Are wheels better than legs? Such existential queries have no place in a travel-focused article, but biking enthusiasts will find plenty to back up their argument in the Beacons. Bike Park Wales in the valleys between Brecon and Merthyr Tydfil happens to be the largest bike park in the country with 40 dramatic descending trails for everyone from pro to beginner.  There are also plenty of road routes and traffic-free family-friendly routes for those that like to keep the heart rate at a nice average pace. 
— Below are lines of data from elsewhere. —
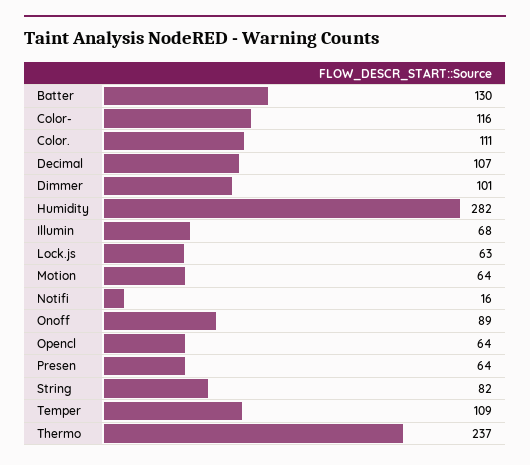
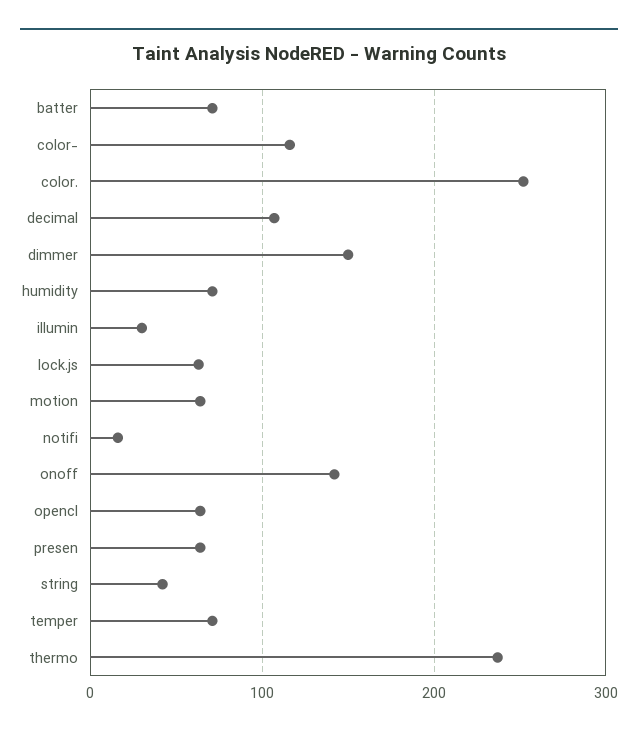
  {
-   "Batter": 130,
+   "Batter": 70,
    "Color-": 116,
-   "Color.": 111,
+   "Color.": 250,
    "Decimal": 107,
-   "Dimmer": 101,
+   "Dimmer": 150,
-   "Humidity": 282,
+   "Humidity": 70,
-   "Illumin": 68,
+   "Illumin": 30,
    "Lock.js": 63,
    "Motion": 64,
    "Notifi": 16,
-   "Onoff": 89,
+   "Onoff": 140,
    "Opencl": 64,
    "Presen": 64,
-   "String": 82,
+   "String": 40,
-   "Temper": 109,
+   "Temper": 70,
    "Thermo": 237
  }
13. Learn how to survive in the wild

While we all dearly wish that such skills will never be required in a real-life situation, it can’t hurt to know your friendly plants from the ones that will kill you, right? Bushcraft and foraging have undergone something of a renaissance in recent years (an unusual sentence, but a legitimate one), and the sweeping landscapes of the Brecon Beacons make for a perfect playground. Bushcraft and foraging guides are available for the day and will prove vital if you ever find yourself, you know, lost in the jungle or something.

Amble along the canal
Photograph: Leighton Collins / Shutterstock

14. Amble along the canal

Is there anything more relaxing than a meandering stroll alongside a much-lauded canal? No, in a word. The Monmouthshire and Brecon Canal is one of the finest waterways in Wales and just so happens to snake right through the heart of the national park, covering 35 miles from beginning to end. Almost all of the original route has been restored, with plenty of pubs and picnic spots along the way. If you don't fancy it on foot, cruise down on a rented day boat or hop in a kayak

Investigate the underground
Photograph: Shutterstock

15. Investigate the underground

The main event might be found above ground, but the magic of the Brecon Beacons extends far further underground than one might initially assume. In fact, the Beacons are home to four of the five longest limestone cave systems in Britain, and the underground network is open for investigating, provided you pick up a guide on the way. If small spaces aren't your thing, Dan Yr Ogof (aka the National Showcaves of Wales) can be seen without the need to crawl on all fours.